Nancy Banks-Smith – The Guardian

Ah, the BBC Sunday serial! Something special like your Sunday best. Cranford (BBC1) will see you through beautifully until Christmas. Elizabeth Gaskell’s perfect little classic, beautifully and minutely observed, has been beefed up with two more stories. May God forgive them. In His own good time. However, as the extra stories are also by Mrs Gaskell, they transplant pretty naturally, like a couple of kidneys. Not that there was anything wrong with Cranford’s kidneys in the first place.

It has a simply stunning performance from Eileen Atkins as Miss Deborah Jenkyns, an upright, downright, do-right bit of single blessedness. She has a flicker of the eyelids, which cannot be confused with a flutter. When she spoke, I sat up straight. I had an aunt like that. The power of her performance is all the more remarkable considering the company she keeps. The gang’s all here. Judi Dench with that heartbreaking catch in her voice, Jim Carter, Imelda Staunton, Francesca Annis looking deliciously delicious, Julia McKenzie and Julia Sawalha. Jim Carter, you notice, looks a little isolated there. “A man,” as Miss Jenkyns remarked, “is so in the way in a house.”

Nothing happens in Cranford, though what might have been sometimes ripples across its placid surface.

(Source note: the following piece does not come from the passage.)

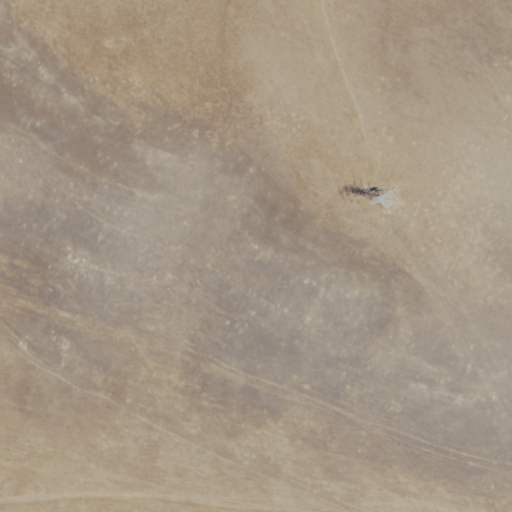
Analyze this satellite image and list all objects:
power tower: (397, 204)
park: (256, 255)
road: (174, 501)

So, when something actually does happen, it has the impact of catching the down express in the small of the back. The most dramatic incident in this episode is a cat swallowing a fine lace collar, which has been left to bleach in a saucer of buttermilk. I was told once, and cannot swear to the truth of it, that in television dogs are actors but cats are props. This seems unfair on the cat, who gave a cracking performance. It is a world of bounden duty, faded love affairs laid aside in lavender, genteel poverty and quietly remarkable women.

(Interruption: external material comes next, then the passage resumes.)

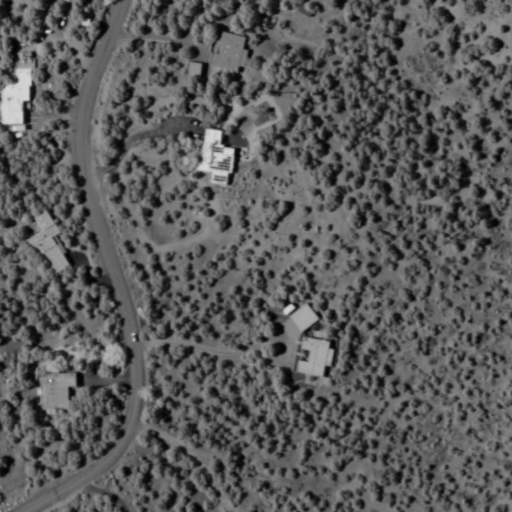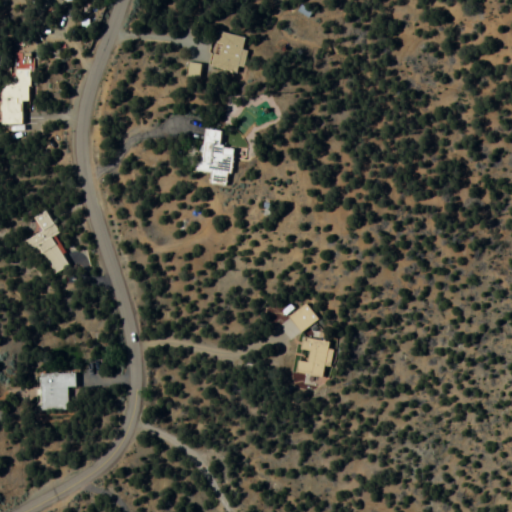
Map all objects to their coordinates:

Grafting Mr Harrison’s Confessions on to Cranford offers a great deal more excitement and a good dollop of men. Jem Hearne (nice work by Andrew Buchan) falls out of a tree and smashes his arm. Happily, young Dr Harrison has just arrived in town on, appropriately enough, a white horse. He refuses to amputate a carpenter’s right arm and, as Imelda Staunton says, hitting every plosive on the head, “seal the stump with tar”. Treating the patient with sugar, brandy and ice (which, if it doesn’t work, should at least make a decent drink), he gallops off for surgical needles and wax candles. (There was, I must say, a touch of the two Ronnies about his vain request for candles in the hardware store.) Dr Harrison pre-dates what Queen Victoria would call “that blessed, blessed chloroform”, and Jem’s yell as his bone is set raised me three inches from my chair. As the last candle guttered out, you could not be sure if it was morning or a metaphor.

Cranford is beautifully candlelit. They read by firelight, they sew by candlelight, sitting in little illuminated pools among the crowding shadows.